Texte de l'exercice
+--

CONSTITUTION DU 4 OCTOBRE 1958

TREIZIÈME LÉGISLATURE

Enregistré à la Présidence de l’Assemblée nationale le 14 décembre 2011.

PROJET DE LOI

autorisant la ratification de l'accord de partenariat économique
entre la
Communauté européenne et ses États membres, d’une part,
et les
États du CARIFORUM, d’autre part,

(Renvoyé à la commission des affaires étrangères, à défaut de constitution
d’une commission spéciale dans les délais prévus par les articles 30 et 31 du Règlement.)

PRÉSENTÉ

au nom de M. François FILLON,

Premier ministre,

par M. Alain JUPPÉ,

ministre d’État, ministre des affaires étrangères et européennes.

EXPOSÉ DES MOTIFS

Mesdames, Messieurs,

Conformément aux objectifs fixés pour les accords de partenariat économique (APE) dans l'accord de Cotonou du 23 juin 2000, l'APE avec les États des Caraïbes (CARIFORUM) inclut toutes les mesures nécessaires à l'instauration d'une zone de libre-échange compatible avec les dispositions de l'article XXIV du GATT 1994(1).

Cet accord mixte porte à la fois sur des matières relevant de la compétence de l’Union (stipulations commerciales) et sur des matières relevant, au moins pour partie, de celle des États membres (stipulations en matière de coopération au développement, de régime douanier…).

+--

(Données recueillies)

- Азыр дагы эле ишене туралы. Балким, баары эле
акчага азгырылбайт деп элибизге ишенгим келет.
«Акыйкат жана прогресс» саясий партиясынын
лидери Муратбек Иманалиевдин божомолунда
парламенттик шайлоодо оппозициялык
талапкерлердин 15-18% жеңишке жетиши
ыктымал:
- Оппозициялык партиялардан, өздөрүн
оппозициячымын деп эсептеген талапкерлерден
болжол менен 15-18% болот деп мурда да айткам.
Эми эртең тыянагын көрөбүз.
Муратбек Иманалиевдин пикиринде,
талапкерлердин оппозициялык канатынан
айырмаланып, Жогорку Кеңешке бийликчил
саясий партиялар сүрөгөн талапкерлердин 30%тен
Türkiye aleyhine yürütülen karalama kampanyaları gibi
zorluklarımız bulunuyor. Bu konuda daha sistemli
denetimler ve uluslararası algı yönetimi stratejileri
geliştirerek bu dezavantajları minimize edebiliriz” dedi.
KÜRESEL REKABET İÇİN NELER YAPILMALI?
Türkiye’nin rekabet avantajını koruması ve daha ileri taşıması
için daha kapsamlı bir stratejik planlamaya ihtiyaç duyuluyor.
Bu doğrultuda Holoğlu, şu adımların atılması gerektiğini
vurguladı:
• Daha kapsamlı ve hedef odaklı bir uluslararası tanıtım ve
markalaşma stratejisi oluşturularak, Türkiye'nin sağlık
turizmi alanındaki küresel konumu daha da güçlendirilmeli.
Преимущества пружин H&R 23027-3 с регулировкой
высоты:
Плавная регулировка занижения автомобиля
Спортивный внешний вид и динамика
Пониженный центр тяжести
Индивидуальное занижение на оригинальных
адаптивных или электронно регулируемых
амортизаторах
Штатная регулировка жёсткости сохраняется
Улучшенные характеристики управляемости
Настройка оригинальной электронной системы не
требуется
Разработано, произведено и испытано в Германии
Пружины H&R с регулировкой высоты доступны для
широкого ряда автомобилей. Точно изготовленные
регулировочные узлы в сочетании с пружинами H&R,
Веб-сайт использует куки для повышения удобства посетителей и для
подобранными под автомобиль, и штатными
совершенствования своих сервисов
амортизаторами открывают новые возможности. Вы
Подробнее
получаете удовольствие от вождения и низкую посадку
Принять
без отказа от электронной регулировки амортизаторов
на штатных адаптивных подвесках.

+--

Travail à faire
(1) Dans le projet de loi sur l'accord avec le CARIFORUM, au nom de qui le texte est-il présenté ?
(2) Poursuivez le projet de loi sur l'accord avec le CARIFORUM à partir de sa dernière phrase.

Résultats par tâche
(1) Au nom de M. François Fillon, Premier ministre.

(2)
Il vise la mise en place d’un accord de libre-échange asymétrique, entraînant l’ouverture sans droits ni contingents du marché communautaire aux produits provenant des pays du CARIFORUM, moyennant des dispositions particulières destinées à protéger certains secteurs considérés comme sensibles par l’Union européenne (sucre, riz, bananes). À cet égard, des mesures concernant le sucre et le riz, intégrées dans à l’annexe II de l’accord, doivent permettre de répondre efficacement à une hausse importante des importations de produits en provenance des pays du CARIFORUM qui ne figurent pas parmi les pays les moins avancés selon les critères des Nations unies. Elles intègrent des mesures de protection automatiques (application de tarifs douaniers de la nation la plus favorisée en cas de dépassement d’un niveau d’importations précisé par l’annexe II – article 5a, jusqu’en 2015). Par ailleurs, s’agissant des départements français d’Amérique (Guadeloupe, Guyane et Martinique), l’annexe II prévoit des mesures spécifiques destinées à protéger les marchés locaux. Ainsi, pendant une durée de dix ans renouvelable une fois, la libéralisation totale du commerce du sucre et de la banane ne s’appliquera pas aux marchés de ces territoires. Un droit de douane continue donc d’être appliqué tout au long de cette période.

La composante « développement » de l’accord réside essentiellement dans son caractère asymétrique. En effet, hormis les dispositions particulières applicables aux produits précités et nonobstant le maintien de mesures de sauvegarde classiques au sein de l’accord, l’Union européenne a ouvert son marché sans droits ni contingents à tous les produits en provenance des pays du CARIFORUM dès l’entrée en vigueur de l’accord, à l’exception de quelques produits. L’ouverture des marchés des pays du CARIFORUM n’est pas totale.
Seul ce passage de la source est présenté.